- Problem details: Please retype the data below line for line and leave out every picture.

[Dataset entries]
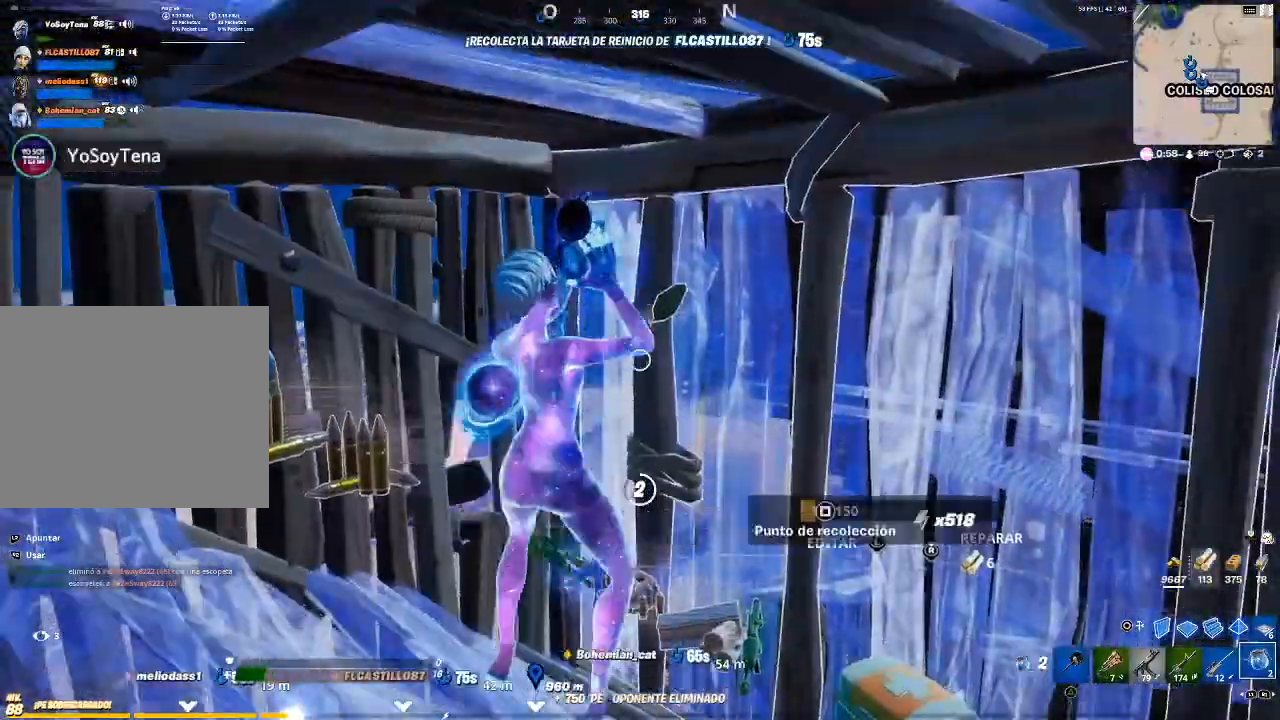
{"buttons": [], "left_stick": "center", "right_stick": "center", "events": [[33, "R3", "up"], [100, "R3", "down"], [200, "R3", "up"], [267, "R3", "down"], [467, "R3", "up"]]}
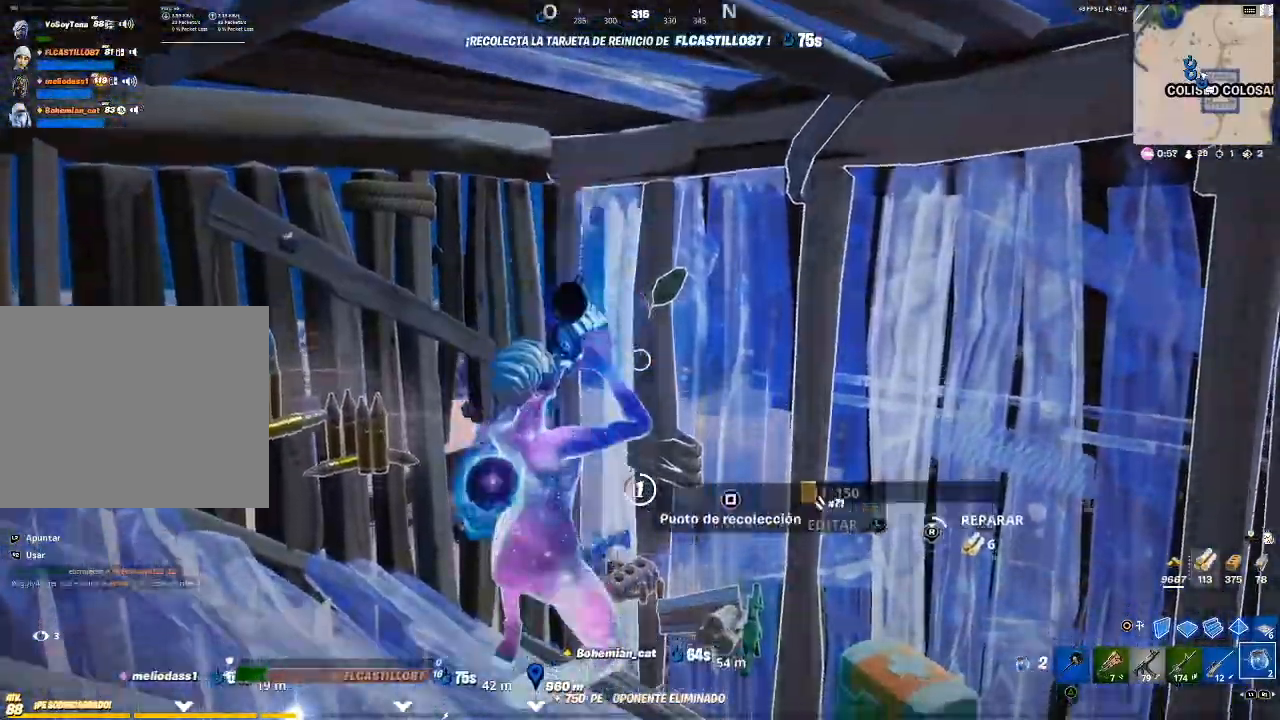
{"buttons": ["R3"], "left_stick": "center", "right_stick": "center", "events": [[167, "R3", "down"], [234, "R3", "up"], [301, "R3", "down"], [401, "R3", "up"], [467, "R3", "down"]]}
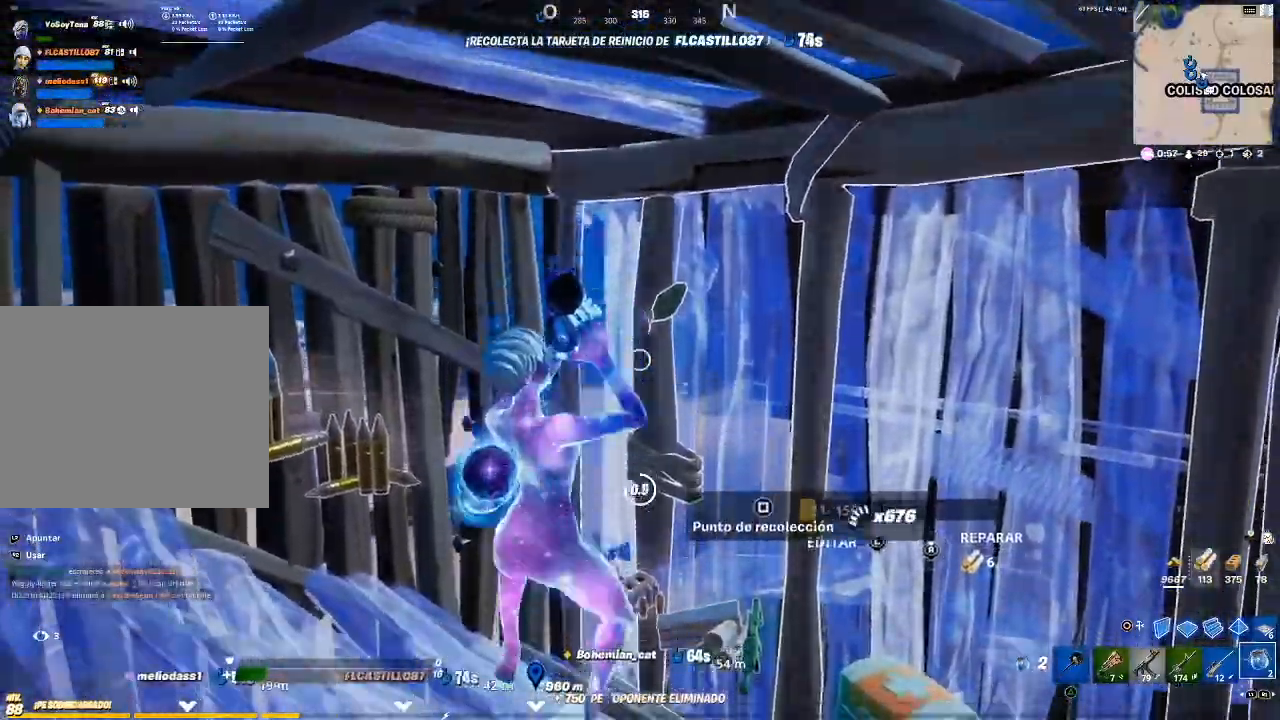
{"buttons": [], "left_stick": "center", "right_stick": "center", "events": [[133, "R3", "up"], [267, "R3", "down"], [433, "R3", "up"]]}
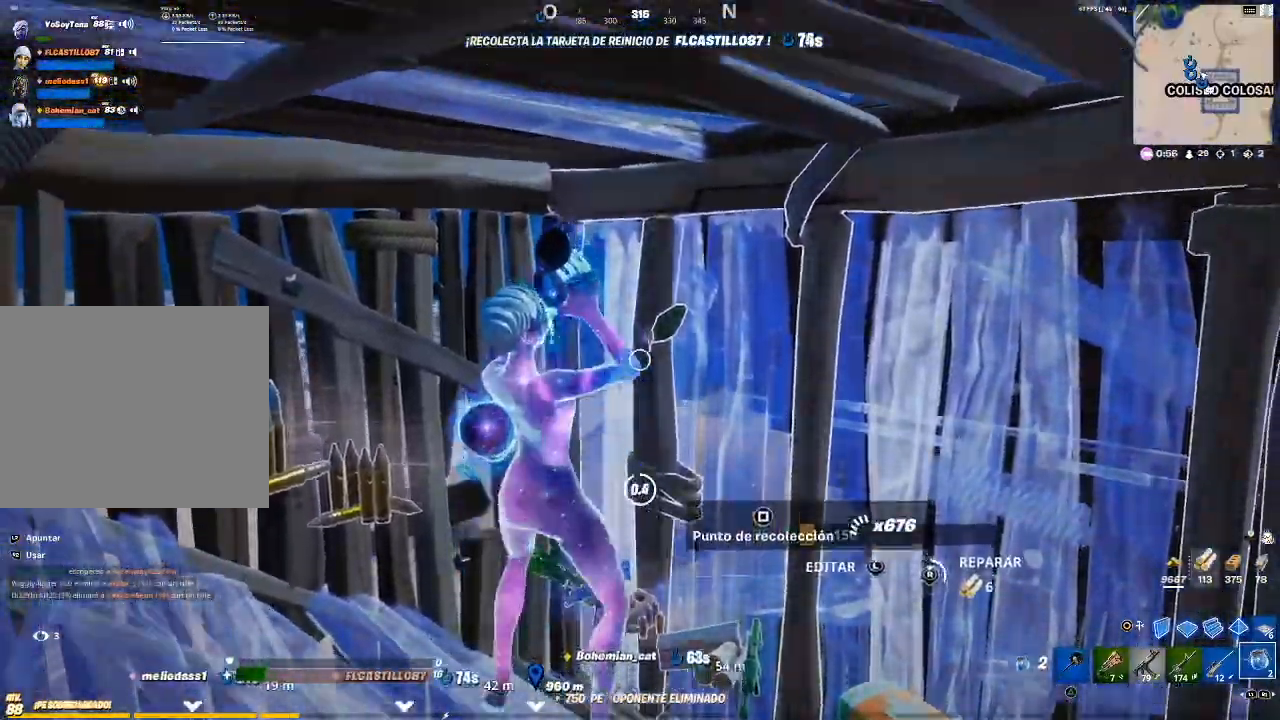
{"buttons": [], "left_stick": "center", "right_stick": "center", "events": [[200, "right_stick", "down-right"], [301, "right_stick", "center"]]}
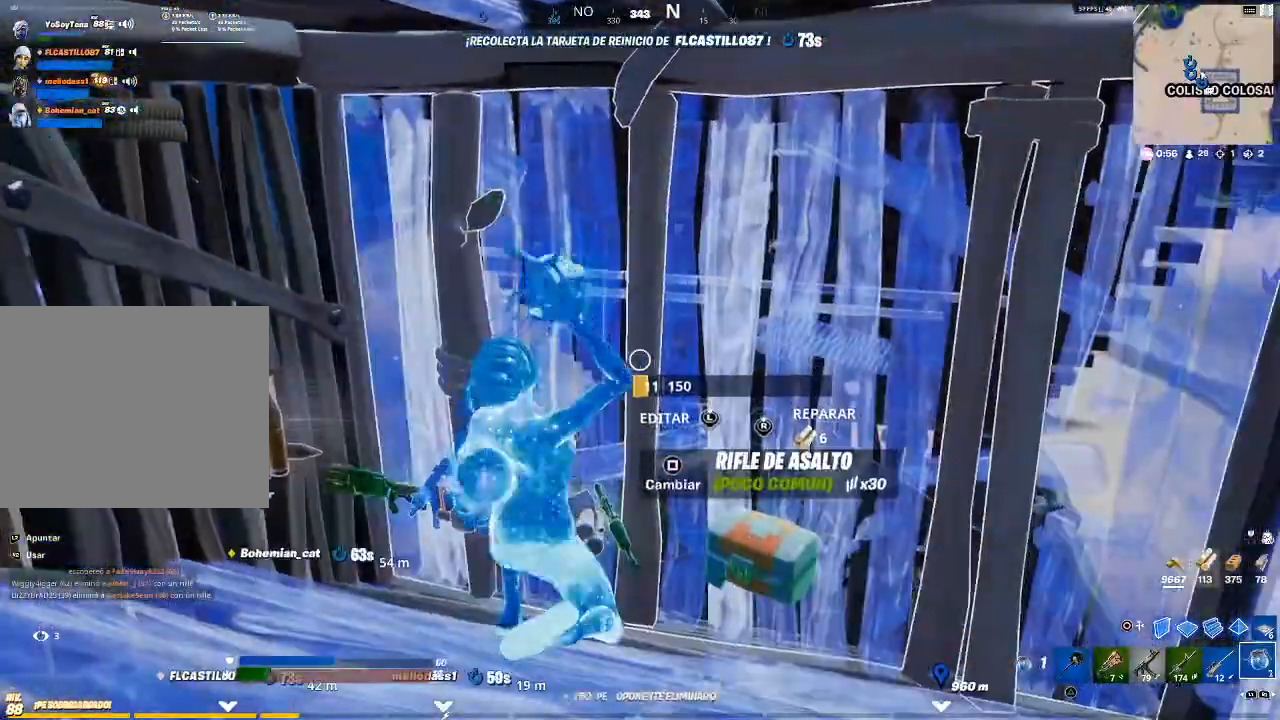
{"buttons": [], "left_stick": "center", "right_stick": "left", "events": [[100, "R2", "down"], [167, "R2", "up"], [233, "R2", "down"], [433, "right_stick", "left"], [467, "R2", "up"]]}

- Solution to the problem:
{"buttons": [], "left_stick": "center", "right_stick": "center", "events": [[33, "R3", "up"], [100, "R3", "down"], [200, "R3", "up"], [267, "R3", "down"], [467, "R3", "up"]]}
{"buttons": ["R3"], "left_stick": "center", "right_stick": "center", "events": [[167, "R3", "down"], [234, "R3", "up"], [301, "R3", "down"], [401, "R3", "up"], [467, "R3", "down"]]}
{"buttons": [], "left_stick": "center", "right_stick": "center", "events": [[133, "R3", "up"], [267, "R3", "down"], [433, "R3", "up"]]}
{"buttons": [], "left_stick": "center", "right_stick": "center", "events": [[200, "right_stick", "down-right"], [301, "right_stick", "center"]]}
{"buttons": [], "left_stick": "center", "right_stick": "left", "events": [[100, "R2", "down"], [167, "R2", "up"], [233, "R2", "down"], [433, "right_stick", "left"], [467, "R2", "up"]]}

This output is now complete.